[Data extract]

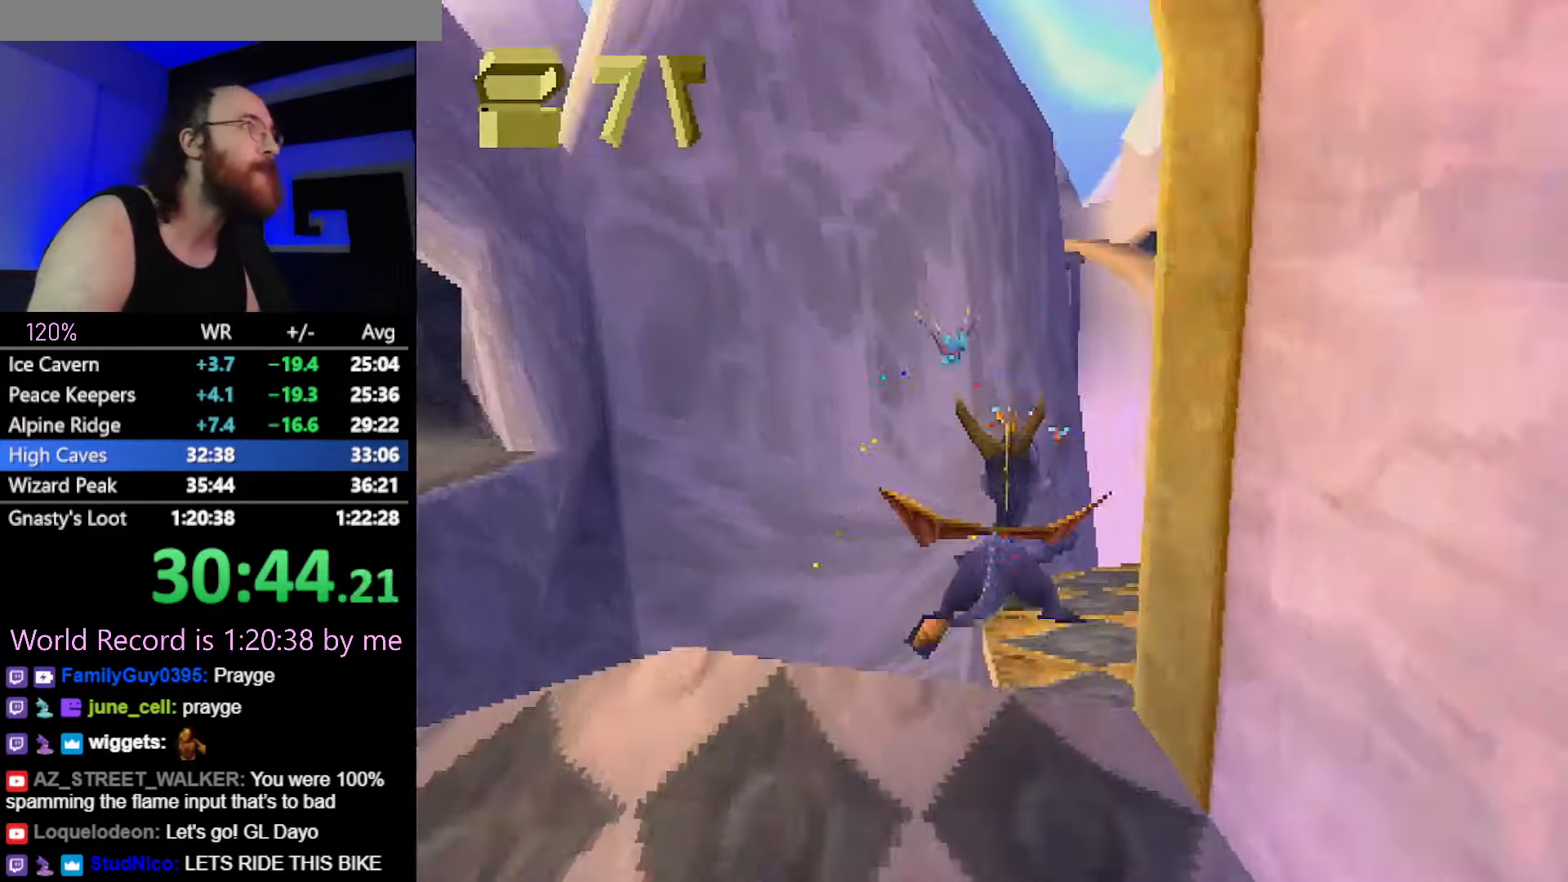
{"buttons": ["SQUARE"], "left_stick": "right", "button_events": []}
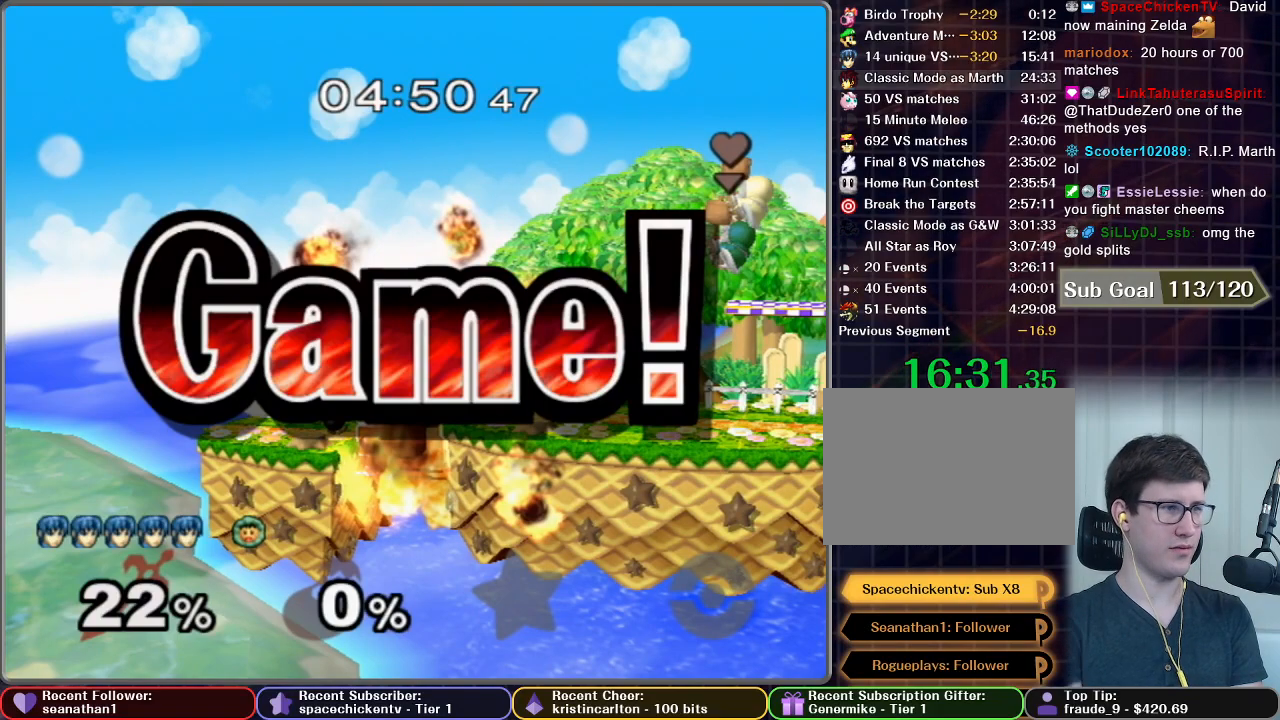
Gameplay with a controller (Nintendo layout); each line is a JSON object with the inputs held at the frame after it. "button_events" lists button changes between this image and that frame as [ms after this image, input, new state], when the widget could be followed in between (sticks are given only as held states). Not read: L3 R3.
{"buttons": [], "left_stick": "center", "right_stick": "center", "button_events": [[17, "START", "up"], [100, "START", "down"], [184, "START", "up"], [234, "START", "down"], [334, "START", "up"], [417, "START", "down"], [501, "START", "up"]]}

[/Data extract]

§ Exercise aim
Repeat all of the material above exactly, leaving out pictures.

§ Answer to the exercise
{"buttons": ["SQUARE"], "left_stick": "right", "button_events": []}
Gameplay with a controller (Nintendo layout); each line is a JSON object with the inputs held at the frame after it. "button_events" lists button changes between this image and that frame as [ms after this image, input, new state], when the widget could be followed in between (sticks are given only as held states). Not read: L3 R3.
{"buttons": [], "left_stick": "center", "right_stick": "center", "button_events": [[17, "START", "up"], [100, "START", "down"], [184, "START", "up"], [234, "START", "down"], [334, "START", "up"], [417, "START", "down"], [501, "START", "up"]]}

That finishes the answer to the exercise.